**Dataset records**.

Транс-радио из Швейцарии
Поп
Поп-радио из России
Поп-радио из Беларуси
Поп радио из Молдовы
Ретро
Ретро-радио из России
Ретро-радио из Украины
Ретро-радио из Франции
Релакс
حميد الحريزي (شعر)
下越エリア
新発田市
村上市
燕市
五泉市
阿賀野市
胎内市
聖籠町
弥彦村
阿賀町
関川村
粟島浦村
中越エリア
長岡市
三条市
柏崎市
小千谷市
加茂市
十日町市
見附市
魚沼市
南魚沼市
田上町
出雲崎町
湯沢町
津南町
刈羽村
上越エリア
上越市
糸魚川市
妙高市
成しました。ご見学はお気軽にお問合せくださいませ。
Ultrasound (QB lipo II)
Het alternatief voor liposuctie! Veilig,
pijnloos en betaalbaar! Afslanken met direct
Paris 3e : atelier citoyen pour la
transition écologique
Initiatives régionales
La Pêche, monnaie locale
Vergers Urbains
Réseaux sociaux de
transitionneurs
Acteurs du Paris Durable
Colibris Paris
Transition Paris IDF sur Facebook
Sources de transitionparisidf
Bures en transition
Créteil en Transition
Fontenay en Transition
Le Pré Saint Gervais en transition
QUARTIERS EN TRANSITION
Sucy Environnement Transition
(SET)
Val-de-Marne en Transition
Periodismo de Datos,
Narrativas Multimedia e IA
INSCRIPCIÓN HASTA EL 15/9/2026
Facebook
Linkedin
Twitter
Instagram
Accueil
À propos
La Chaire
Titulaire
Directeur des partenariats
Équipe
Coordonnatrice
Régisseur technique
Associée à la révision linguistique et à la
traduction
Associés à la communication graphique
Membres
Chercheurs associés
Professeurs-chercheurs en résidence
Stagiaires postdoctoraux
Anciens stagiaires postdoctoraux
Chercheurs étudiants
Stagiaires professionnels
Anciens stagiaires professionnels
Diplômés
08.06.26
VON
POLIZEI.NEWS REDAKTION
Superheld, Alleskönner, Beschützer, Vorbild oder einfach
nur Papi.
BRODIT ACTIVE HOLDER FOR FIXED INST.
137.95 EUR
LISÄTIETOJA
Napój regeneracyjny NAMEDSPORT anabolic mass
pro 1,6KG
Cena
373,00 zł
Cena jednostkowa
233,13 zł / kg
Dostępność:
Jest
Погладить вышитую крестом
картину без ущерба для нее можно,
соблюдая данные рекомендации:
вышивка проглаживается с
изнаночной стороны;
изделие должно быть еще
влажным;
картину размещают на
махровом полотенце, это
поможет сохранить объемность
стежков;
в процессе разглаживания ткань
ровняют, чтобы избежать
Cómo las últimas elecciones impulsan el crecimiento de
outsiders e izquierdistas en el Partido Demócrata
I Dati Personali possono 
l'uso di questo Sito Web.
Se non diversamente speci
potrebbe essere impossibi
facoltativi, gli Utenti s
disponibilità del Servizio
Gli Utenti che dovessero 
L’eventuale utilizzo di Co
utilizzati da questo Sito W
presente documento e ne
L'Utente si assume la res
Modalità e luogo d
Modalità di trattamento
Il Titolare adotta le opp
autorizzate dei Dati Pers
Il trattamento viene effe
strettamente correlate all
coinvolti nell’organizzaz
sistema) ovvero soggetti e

**Exercise aim**. Restate word for word only the lines above from the line containing "Paris 3e : atelier citoyen pour la" to the line containing "QUARTIERS EN TRANSITION", both of them included.

**Answer space**.
Paris 3e : atelier citoyen pour la
transition écologique
Initiatives régionales
La Pêche, monnaie locale
Vergers Urbains
Réseaux sociaux de
transitionneurs
Acteurs du Paris Durable
Colibris Paris
Transition Paris IDF sur Facebook
Sources de transitionparisidf
Bures en transition
Créteil en Transition
Fontenay en Transition
Le Pré Saint Gervais en transition
QUARTIERS EN TRANSITION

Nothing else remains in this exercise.